La facture PDF envoyée par mail, c’est bientôt terminé. Pas pour tout le monde en même temps, mais ça arrive. Et si vous êtes auto-entrepreneur, vous êtes directement concerné.
La réforme de la facturation électronique oblige toutes les entreprises françaises assujetties à la TVA à basculer vers un nouveau système : des factures structurées, transmises via des plateformes officiellement agréées. Voici ce que ça change concrètement pour vous, avec les dates à retenir.
Auto-entrepreneur : êtes-vous vraiment concerné ?
Beaucoup de micro-entrepreneurs pensent que cette réforme ne les touche pas. Que c’est une histoire de grandes entreprises, de services comptables, de départements juridiques. En réalité, la réforme s’applique à toutes les entreprises assujetties à la TVA, quelle que soit leur taille ou leur forme juridique.
Et ici, un point important à comprendre : même en bénéficiant de la franchise en base de TVA, un auto-entrepreneur reste assujetti à cette taxe et entre donc pleinement dans le périmètre de la réforme. Autrement dit, ne pas collecter la TVA ne vous exonère pas de l’obligation.
L’e-invoicing correspond à l’émission et à la réception de factures électroniques entre entreprises établies en France et assujetties à la TVA (B2B). La facture est transmise via une plateforme agréée, qui la communique ensuite à l’administration fiscale. L’e-reporting, quant à lui, concerne la transmission de certaines données de facturation à l’administration, même lorsqu’aucune facture électronique n’est émise. C’est notamment le cas des ventes réalisées auprès de particuliers (B2C) ou des prestations effectuées avec des clients étrangers.

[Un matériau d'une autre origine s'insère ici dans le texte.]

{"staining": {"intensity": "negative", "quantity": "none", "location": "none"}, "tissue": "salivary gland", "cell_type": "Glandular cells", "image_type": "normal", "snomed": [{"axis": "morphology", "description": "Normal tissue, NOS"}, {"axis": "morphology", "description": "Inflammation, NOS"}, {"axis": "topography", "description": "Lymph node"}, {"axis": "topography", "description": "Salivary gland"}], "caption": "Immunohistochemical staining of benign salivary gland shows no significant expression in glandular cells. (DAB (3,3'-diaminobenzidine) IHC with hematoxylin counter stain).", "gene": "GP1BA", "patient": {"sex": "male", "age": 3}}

Bref, que vous fassiez de la vente à des pros ou à des particuliers, une partie de la réforme vous concerne forcément.
Ce qu’il faut retenir sur votre statut :
- Vous êtes en franchise en base de TVA ? Vous êtes quand même concerné par la réforme.
- Vous vendez uniquement à des particuliers ? L’e-reporting s’applique à vous.
- Vous avez des clients professionnels ? L’e-invoicing sera obligatoire pour vous.
- Seules les entreprises réalisant exclusivement des opérations exonérées de TVA, les professionnels étrangers et certaines entités des territoires d’outre-mer sont exemptées.
Le calendrier de la réforme, étape par étape
La réforme ne tombe pas d’un coup. Elle se déploie progressivement, avec deux dates clés à avoir en tête.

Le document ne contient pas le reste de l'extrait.